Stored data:

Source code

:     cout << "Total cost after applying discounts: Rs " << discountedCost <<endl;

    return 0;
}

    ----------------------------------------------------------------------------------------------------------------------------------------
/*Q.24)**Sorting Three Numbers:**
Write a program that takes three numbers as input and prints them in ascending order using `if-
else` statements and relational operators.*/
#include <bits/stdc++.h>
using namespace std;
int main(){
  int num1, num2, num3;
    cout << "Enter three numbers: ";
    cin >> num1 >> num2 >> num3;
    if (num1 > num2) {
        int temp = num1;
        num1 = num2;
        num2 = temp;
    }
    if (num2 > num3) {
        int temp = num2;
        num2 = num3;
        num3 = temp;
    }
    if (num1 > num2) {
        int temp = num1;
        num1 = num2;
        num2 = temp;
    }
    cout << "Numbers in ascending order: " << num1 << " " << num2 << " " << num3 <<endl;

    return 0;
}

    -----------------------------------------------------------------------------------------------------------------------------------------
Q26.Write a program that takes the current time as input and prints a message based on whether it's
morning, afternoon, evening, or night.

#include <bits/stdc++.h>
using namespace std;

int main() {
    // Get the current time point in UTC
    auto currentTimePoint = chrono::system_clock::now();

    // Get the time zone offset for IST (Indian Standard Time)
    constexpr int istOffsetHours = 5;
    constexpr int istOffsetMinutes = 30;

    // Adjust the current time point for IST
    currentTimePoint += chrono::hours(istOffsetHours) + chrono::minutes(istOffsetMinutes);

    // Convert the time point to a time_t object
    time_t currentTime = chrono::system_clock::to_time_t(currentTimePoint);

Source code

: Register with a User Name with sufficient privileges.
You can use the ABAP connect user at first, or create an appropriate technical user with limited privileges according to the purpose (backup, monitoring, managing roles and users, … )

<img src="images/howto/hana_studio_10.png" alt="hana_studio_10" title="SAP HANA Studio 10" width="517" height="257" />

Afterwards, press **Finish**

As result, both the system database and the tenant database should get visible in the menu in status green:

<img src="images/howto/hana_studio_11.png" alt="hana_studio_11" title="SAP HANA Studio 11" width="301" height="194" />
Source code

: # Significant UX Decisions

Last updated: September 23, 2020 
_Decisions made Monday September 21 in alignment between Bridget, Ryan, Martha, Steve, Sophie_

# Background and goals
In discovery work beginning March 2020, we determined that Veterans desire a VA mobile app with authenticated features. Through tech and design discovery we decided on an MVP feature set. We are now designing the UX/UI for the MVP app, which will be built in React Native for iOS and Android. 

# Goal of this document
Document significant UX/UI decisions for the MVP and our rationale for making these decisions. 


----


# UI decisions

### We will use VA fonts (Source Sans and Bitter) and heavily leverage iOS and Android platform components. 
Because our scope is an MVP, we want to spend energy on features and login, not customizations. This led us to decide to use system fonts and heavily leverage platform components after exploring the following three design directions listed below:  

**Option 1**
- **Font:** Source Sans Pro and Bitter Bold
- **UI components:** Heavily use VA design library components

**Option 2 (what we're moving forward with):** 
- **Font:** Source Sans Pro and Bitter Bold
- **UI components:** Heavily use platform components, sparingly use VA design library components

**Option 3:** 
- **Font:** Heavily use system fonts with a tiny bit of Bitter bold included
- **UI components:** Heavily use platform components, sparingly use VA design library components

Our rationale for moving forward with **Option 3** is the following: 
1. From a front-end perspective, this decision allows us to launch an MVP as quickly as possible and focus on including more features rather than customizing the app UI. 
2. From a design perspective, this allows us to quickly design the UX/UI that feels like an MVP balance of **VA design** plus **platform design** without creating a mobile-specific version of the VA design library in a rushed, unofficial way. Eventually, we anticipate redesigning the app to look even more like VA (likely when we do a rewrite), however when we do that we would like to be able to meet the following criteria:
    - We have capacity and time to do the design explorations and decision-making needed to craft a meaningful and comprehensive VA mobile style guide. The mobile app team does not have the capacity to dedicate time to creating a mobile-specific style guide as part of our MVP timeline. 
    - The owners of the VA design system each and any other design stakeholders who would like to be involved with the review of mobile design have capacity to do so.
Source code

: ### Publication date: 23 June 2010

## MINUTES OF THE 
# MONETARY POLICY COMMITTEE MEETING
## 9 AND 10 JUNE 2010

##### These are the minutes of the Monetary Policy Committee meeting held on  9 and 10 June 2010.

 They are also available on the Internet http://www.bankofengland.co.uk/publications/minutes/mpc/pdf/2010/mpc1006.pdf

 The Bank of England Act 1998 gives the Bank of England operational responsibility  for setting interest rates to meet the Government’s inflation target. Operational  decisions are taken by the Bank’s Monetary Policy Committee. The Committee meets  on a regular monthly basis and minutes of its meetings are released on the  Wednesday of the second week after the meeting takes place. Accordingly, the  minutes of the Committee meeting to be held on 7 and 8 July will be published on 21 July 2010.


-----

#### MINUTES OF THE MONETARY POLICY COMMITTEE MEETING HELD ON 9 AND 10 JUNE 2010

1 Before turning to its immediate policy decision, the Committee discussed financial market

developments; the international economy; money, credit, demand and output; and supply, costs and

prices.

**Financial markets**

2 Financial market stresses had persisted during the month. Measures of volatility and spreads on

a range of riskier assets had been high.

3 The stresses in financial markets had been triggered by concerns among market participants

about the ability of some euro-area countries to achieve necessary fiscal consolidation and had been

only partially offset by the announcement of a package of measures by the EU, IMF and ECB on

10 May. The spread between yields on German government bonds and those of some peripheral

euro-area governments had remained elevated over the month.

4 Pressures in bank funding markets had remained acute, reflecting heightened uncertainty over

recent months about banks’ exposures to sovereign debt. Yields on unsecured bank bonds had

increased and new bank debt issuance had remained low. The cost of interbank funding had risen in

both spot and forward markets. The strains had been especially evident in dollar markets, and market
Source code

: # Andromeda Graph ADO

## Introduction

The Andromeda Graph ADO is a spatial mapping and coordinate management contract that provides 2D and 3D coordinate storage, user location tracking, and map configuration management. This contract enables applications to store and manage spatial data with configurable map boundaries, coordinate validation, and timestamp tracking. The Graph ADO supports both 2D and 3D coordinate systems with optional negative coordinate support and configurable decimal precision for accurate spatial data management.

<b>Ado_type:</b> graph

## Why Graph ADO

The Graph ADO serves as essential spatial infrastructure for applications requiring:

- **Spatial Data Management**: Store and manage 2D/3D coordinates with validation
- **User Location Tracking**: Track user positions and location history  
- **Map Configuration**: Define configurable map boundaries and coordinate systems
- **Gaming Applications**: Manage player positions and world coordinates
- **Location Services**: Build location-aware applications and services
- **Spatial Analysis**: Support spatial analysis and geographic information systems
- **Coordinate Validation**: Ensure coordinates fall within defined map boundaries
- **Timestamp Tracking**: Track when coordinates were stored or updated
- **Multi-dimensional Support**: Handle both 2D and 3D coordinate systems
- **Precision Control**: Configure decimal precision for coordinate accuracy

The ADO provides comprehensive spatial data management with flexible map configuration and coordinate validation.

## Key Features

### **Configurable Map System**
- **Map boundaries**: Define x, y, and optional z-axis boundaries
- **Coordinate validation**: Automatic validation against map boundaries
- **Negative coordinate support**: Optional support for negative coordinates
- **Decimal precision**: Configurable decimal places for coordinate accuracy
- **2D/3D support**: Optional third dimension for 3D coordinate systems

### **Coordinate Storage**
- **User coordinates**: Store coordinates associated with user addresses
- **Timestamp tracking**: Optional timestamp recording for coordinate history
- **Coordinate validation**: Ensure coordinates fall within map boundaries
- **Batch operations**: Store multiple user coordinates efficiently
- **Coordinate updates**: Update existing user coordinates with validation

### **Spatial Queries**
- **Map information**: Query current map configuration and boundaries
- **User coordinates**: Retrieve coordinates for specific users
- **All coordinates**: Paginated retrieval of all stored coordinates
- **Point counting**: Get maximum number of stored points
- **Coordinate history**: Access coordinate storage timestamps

▶ **WHAT IS EXPECTED**: Print out every record again, exactly and in full.

▶ **RESPONSE BOX**:
Source code

:     cout << "Total cost after applying discounts: Rs " << discountedCost <<endl;

    return 0;
}

    ----------------------------------------------------------------------------------------------------------------------------------------
/*Q.24)**Sorting Three Numbers:**
Write a program that takes three numbers as input and prints them in ascending order using `if-
else` statements and relational operators.*/
#include <bits/stdc++.h>
using namespace std;
int main(){
  int num1, num2, num3;
    cout << "Enter three numbers: ";
    cin >> num1 >> num2 >> num3;
    if (num1 > num2) {
        int temp = num1;
        num1 = num2;
        num2 = temp;
    }
    if (num2 > num3) {
        int temp = num2;
        num2 = num3;
        num3 = temp;
    }
    if (num1 > num2) {
        int temp = num1;
        num1 = num2;
        num2 = temp;
    }
    cout << "Numbers in ascending order: " << num1 << " " << num2 << " " << num3 <<endl;

    return 0;
}

    -----------------------------------------------------------------------------------------------------------------------------------------
Q26.Write a program that takes the current time as input and prints a message based on whether it's
morning, afternoon, evening, or night.

#include <bits/stdc++.h>
using namespace std;

int main() {
    // Get the current time point in UTC
    auto currentTimePoint = chrono::system_clock::now();

    // Get the time zone offset for IST (Indian Standard Time)
    constexpr int istOffsetHours = 5;
    constexpr int istOffsetMinutes = 30;

    // Adjust the current time point for IST
    currentTimePoint += chrono::hours(istOffsetHours) + chrono::minutes(istOffsetMinutes);

    // Convert the time point to a time_t object
    time_t currentTime = chrono::system_clock::to_time_t(currentTimePoint);

Source code

: Register with a User Name with sufficient privileges.
You can use the ABAP connect user at first, or create an appropriate technical user with limited privileges according to the purpose (backup, monitoring, managing roles and users, … )

<img src="images/howto/hana_studio_10.png" alt="hana_studio_10" title="SAP HANA Studio 10" width="517" height="257" />

Afterwards, press **Finish**

As result, both the system database and the tenant database should get visible in the menu in status green:

<img src="images/howto/hana_studio_11.png" alt="hana_studio_11" title="SAP HANA Studio 11" width="301" height="194" />
Source code

: # Significant UX Decisions

Last updated: September 23, 2020 
_Decisions made Monday September 21 in alignment between Bridget, Ryan, Martha, Steve, Sophie_

# Background and goals
In discovery work beginning March 2020, we determined that Veterans desire a VA mobile app with authenticated features. Through tech and design discovery we decided on an MVP feature set. We are now designing the UX/UI for the MVP app, which will be built in React Native for iOS and Android. 

# Goal of this document
Document significant UX/UI decisions for the MVP and our rationale for making these decisions. 


----


# UI decisions

### We will use VA fonts (Source Sans and Bitter) and heavily leverage iOS and Android platform components. 
Because our scope is an MVP, we want to spend energy on features and login, not customizations. This led us to decide to use system fonts and heavily leverage platform components after exploring the following three design directions listed below:  

**Option 1**
- **Font:** Source Sans Pro and Bitter Bold
- **UI components:** Heavily use VA design library components

**Option 2 (what we're moving forward with):** 
- **Font:** Source Sans Pro and Bitter Bold
- **UI components:** Heavily use platform components, sparingly use VA design library components

**Option 3:** 
- **Font:** Heavily use system fonts with a tiny bit of Bitter bold included
- **UI components:** Heavily use platform components, sparingly use VA design library components

Our rationale for moving forward with **Option 3** is the following: 
1. From a front-end perspective, this decision allows us to launch an MVP as quickly as possible and focus on including more features rather than customizing the app UI. 
2. From a design perspective, this allows us to quickly design the UX/UI that feels like an MVP balance of **VA design** plus **platform design** without creating a mobile-specific version of the VA design library in a rushed, unofficial way. Eventually, we anticipate redesigning the app to look even more like VA (likely when we do a rewrite), however when we do that we would like to be able to meet the following criteria:
    - We have capacity and time to do the design explorations and decision-making needed to craft a meaningful and comprehensive VA mobile style guide. The mobile app team does not have the capacity to dedicate time to creating a mobile-specific style guide as part of our MVP timeline. 
    - The owners of the VA design system each and any other design stakeholders who would like to be involved with the review of mobile design have capacity to do so.
Source code

: ### Publication date: 23 June 2010

## MINUTES OF THE 
# MONETARY POLICY COMMITTEE MEETING
## 9 AND 10 JUNE 2010

##### These are the minutes of the Monetary Policy Committee meeting held on  9 and 10 June 2010.

 They are also available on the Internet http://www.bankofengland.co.uk/publications/minutes/mpc/pdf/2010/mpc1006.pdf

 The Bank of England Act 1998 gives the Bank of England operational responsibility  for setting interest rates to meet the Government’s inflation target. Operational  decisions are taken by the Bank’s Monetary Policy Committee. The Committee meets  on a regular monthly basis and minutes of its meetings are released on the  Wednesday of the second week after the meeting takes place. Accordingly, the  minutes of the Committee meeting to be held on 7 and 8 July will be published on 21 July 2010.


-----

#### MINUTES OF THE MONETARY POLICY COMMITTEE MEETING HELD ON 9 AND 10 JUNE 2010

1 Before turning to its immediate policy decision, the Committee discussed financial market

developments; the international economy; money, credit, demand and output; and supply, costs and

prices.

**Financial markets**

2 Financial market stresses had persisted during the month. Measures of volatility and spreads on

a range of riskier assets had been high.

3 The stresses in financial markets had been triggered by concerns among market participants

about the ability of some euro-area countries to achieve necessary fiscal consolidation and had been

only partially offset by the announcement of a package of measures by the EU, IMF and ECB on

10 May. The spread between yields on German government bonds and those of some peripheral

euro-area governments had remained elevated over the month.

4 Pressures in bank funding markets had remained acute, reflecting heightened uncertainty over

recent months about banks’ exposures to sovereign debt. Yields on unsecured bank bonds had

increased and new bank debt issuance had remained low. The cost of interbank funding had risen in

both spot and forward markets. The strains had been especially evident in dollar markets, and market
Source code

: # Andromeda Graph ADO

## Introduction

The Andromeda Graph ADO is a spatial mapping and coordinate management contract that provides 2D and 3D coordinate storage, user location tracking, and map configuration management. This contract enables applications to store and manage spatial data with configurable map boundaries, coordinate validation, and timestamp tracking. The Graph ADO supports both 2D and 3D coordinate systems with optional negative coordinate support and configurable decimal precision for accurate spatial data management.

<b>Ado_type:</b> graph

## Why Graph ADO

The Graph ADO serves as essential spatial infrastructure for applications requiring:

- **Spatial Data Management**: Store and manage 2D/3D coordinates with validation
- **User Location Tracking**: Track user positions and location history  
- **Map Configuration**: Define configurable map boundaries and coordinate systems
- **Gaming Applications**: Manage player positions and world coordinates
- **Location Services**: Build location-aware applications and services
- **Spatial Analysis**: Support spatial analysis and geographic information systems
- **Coordinate Validation**: Ensure coordinates fall within defined map boundaries
- **Timestamp Tracking**: Track when coordinates were stored or updated
- **Multi-dimensional Support**: Handle both 2D and 3D coordinate systems
- **Precision Control**: Configure decimal precision for coordinate accuracy

The ADO provides comprehensive spatial data management with flexible map configuration and coordinate validation.

## Key Features

### **Configurable Map System**
- **Map boundaries**: Define x, y, and optional z-axis boundaries
- **Coordinate validation**: Automatic validation against map boundaries
- **Negative coordinate support**: Optional support for negative coordinates
- **Decimal precision**: Configurable decimal places for coordinate accuracy
- **2D/3D support**: Optional third dimension for 3D coordinate systems

### **Coordinate Storage**
- **User coordinates**: Store coordinates associated with user addresses
- **Timestamp tracking**: Optional timestamp recording for coordinate history
- **Coordinate validation**: Ensure coordinates fall within map boundaries
- **Batch operations**: Store multiple user coordinates efficiently
- **Coordinate updates**: Update existing user coordinates with validation

### **Spatial Queries**
- **Map information**: Query current map configuration and boundaries
- **User coordinates**: Retrieve coordinates for specific users
- **All coordinates**: Paginated retrieval of all stored coordinates
- **Point counting**: Get maximum number of stored points
- **Coordinate history**: Access coordinate storage timestamps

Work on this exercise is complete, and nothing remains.